A "three-sentence proof" of Hansson's theorem, Forthcoming in Economic Theory Bulletin (Link to publication here)
We provide a new proof of Hansson's theorem: every preorder has a complete preorder extending it. The proof boils down to showing that the lexicographic order extends the Pareto order.
Characterizing lexicographic preferences, Journal of Mathematical Economics, March 2016 (with Mark Voorneveld) (Link to publication here)
Abstract: We characterize lexicographic preferences on product sets of finitely many coordinates. The main new axiom is a robustness property. It roughly requires this: Suppose x is preferred to y; many of its coordinates indicate that the former is better and only a few indicate the opposite. Then the decision maker is allowed a change of mind turning one coordinate in favor of x to an indifference: even if one less argument supports the preference, the fact that we started with many arguments in favour of x suggests that such a small change is not enough to give rise to the opposite preference.
Lexicographic Majority (PDF) (This version: November 2017)
Abstract: We propose a descriptive theory of lexicographic choice, lexicographic majority, where a decision maker's ranking of attributes is not necessarily strict.
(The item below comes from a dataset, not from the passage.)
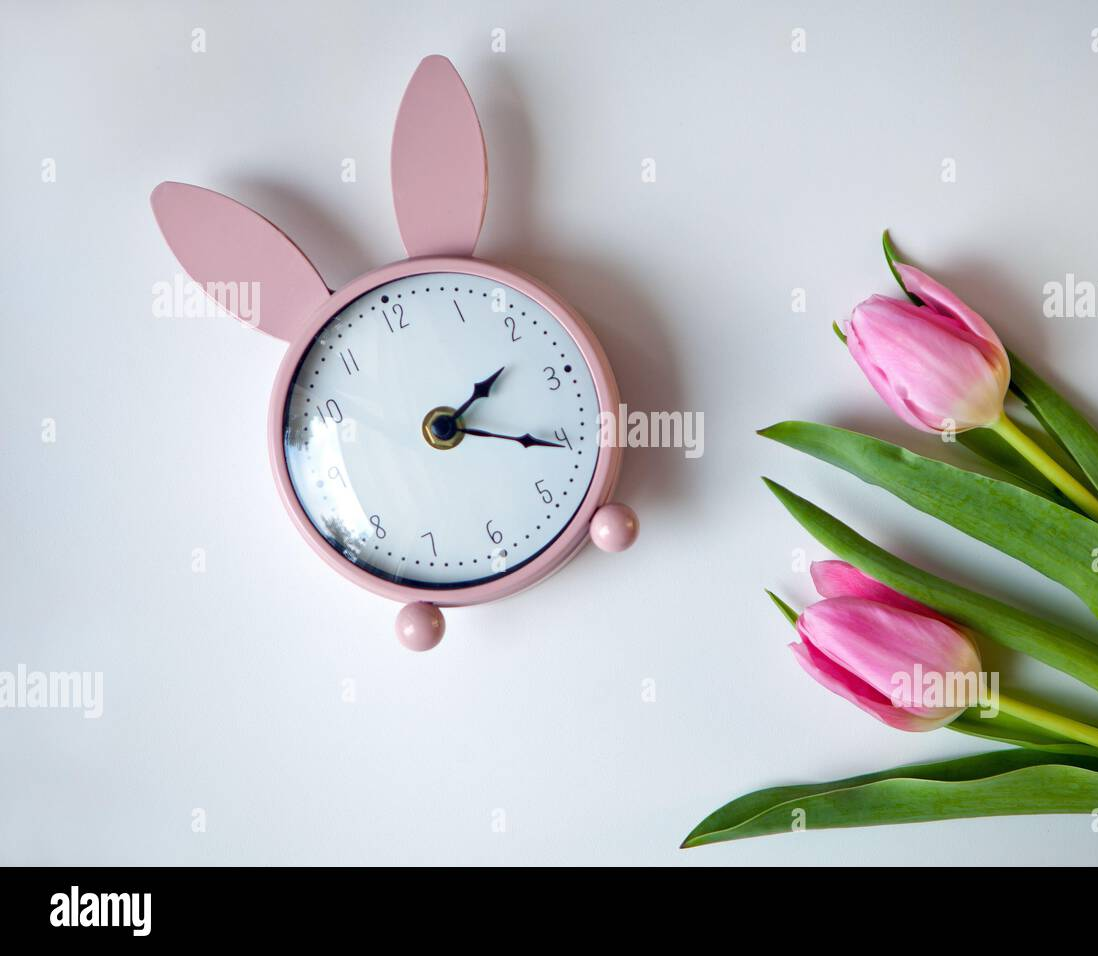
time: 1:16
Thus we allow an agent to assign the same rank to a set of attributes. If a decision maker assigns the same rank to a set of attributes, it is assumed that the simple majority heuristic is used, within the set, to discriminate between pairs of vectors. Our model is general enough to account for intransitive preferences. Moreover, it includes as special cases: pure lexicographic preferences, simple majority preferences and lexicographic semiorders. We justify lexicographic majority preferences by providing an axiomatization in terms of behavioral properties. As a further justification we characterize lexicographic majority preferences as a subset of the class of weighted majority preferences.
Choice by Incomplete Checklist (PDF) (This version: November 2017)
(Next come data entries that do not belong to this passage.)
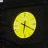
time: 6:19
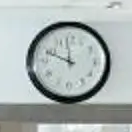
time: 11:48
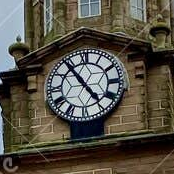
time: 4:54
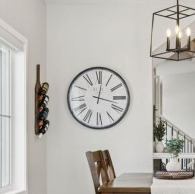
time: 12:17
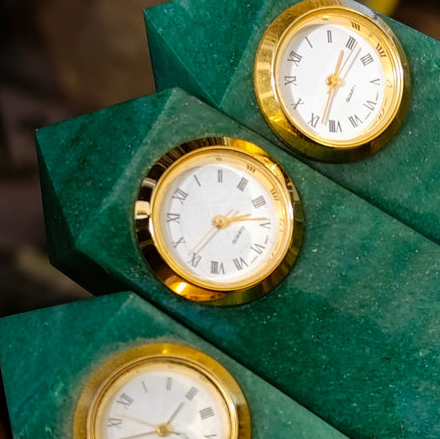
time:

Abstract: A decision maker chooses alternatives from menus by proceeding sequentially through a checklist of properties. In contrast to the standard framework her ranking of properties is not necessarily complete. We characterize the model in terms of observed choices. As another main result of the paper we show that an important special case of our model is exactly equivalent to the maximization of an incomplete preference relation. We also relate the model to the choice model resulting from the maximization of a multi-utility (also called multi-criteria) function. Our results suggest a close relationship between the degree of completeness of the order by which properties in a checklist are looked at, and the degree of completeness of the revealed preference relation maximizing the corresponding choice function.
No Bullying! A playful proof of Brouwer's fixed-point theorem (PDF) (with Mark Voorneveld)
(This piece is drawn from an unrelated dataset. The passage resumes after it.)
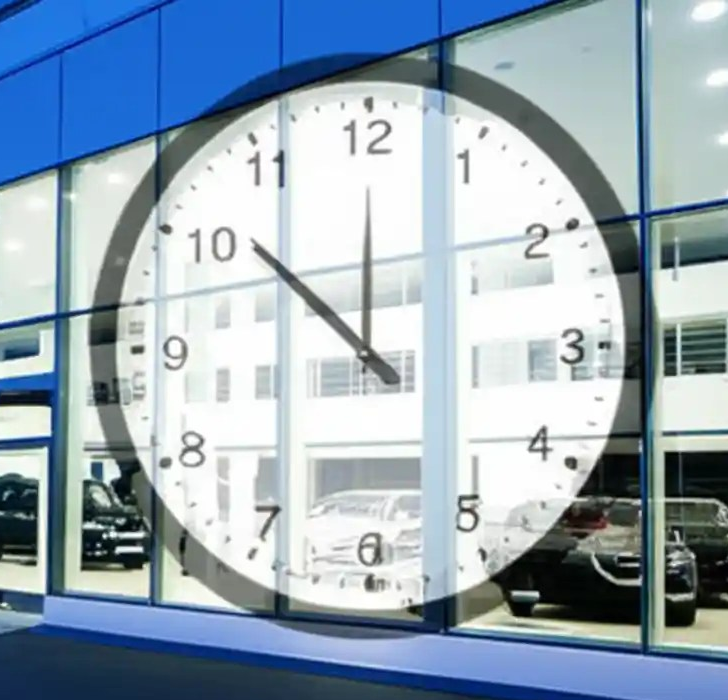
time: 11:51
Abstract: We give an elementary proof of Brouwer's fixed-point theorem. The only mathematical prerequisite is a version of the Bolzano-Weierstrass theorem: a sequence in a compact subset of n-dimensional Euclidean space has a convergent subsequence with a limit in that set. Our main tool is a `no-bullying' lemma for agents with preferences over indivisible goods. What does this lemma claim? Consider a finite number of children, each with a single indivisible good (a toy) and preferences over those toys. Let's say that a group of children, possibly after exchanging toys, could bully some poor kid if all group members find their own current toy better than the toy of this victim. The no-bullying lemma asserts that some group S of children can redistribute their toys among themselves in such a way that all members of S get their favorite toy from S, but they cannot bully anyone.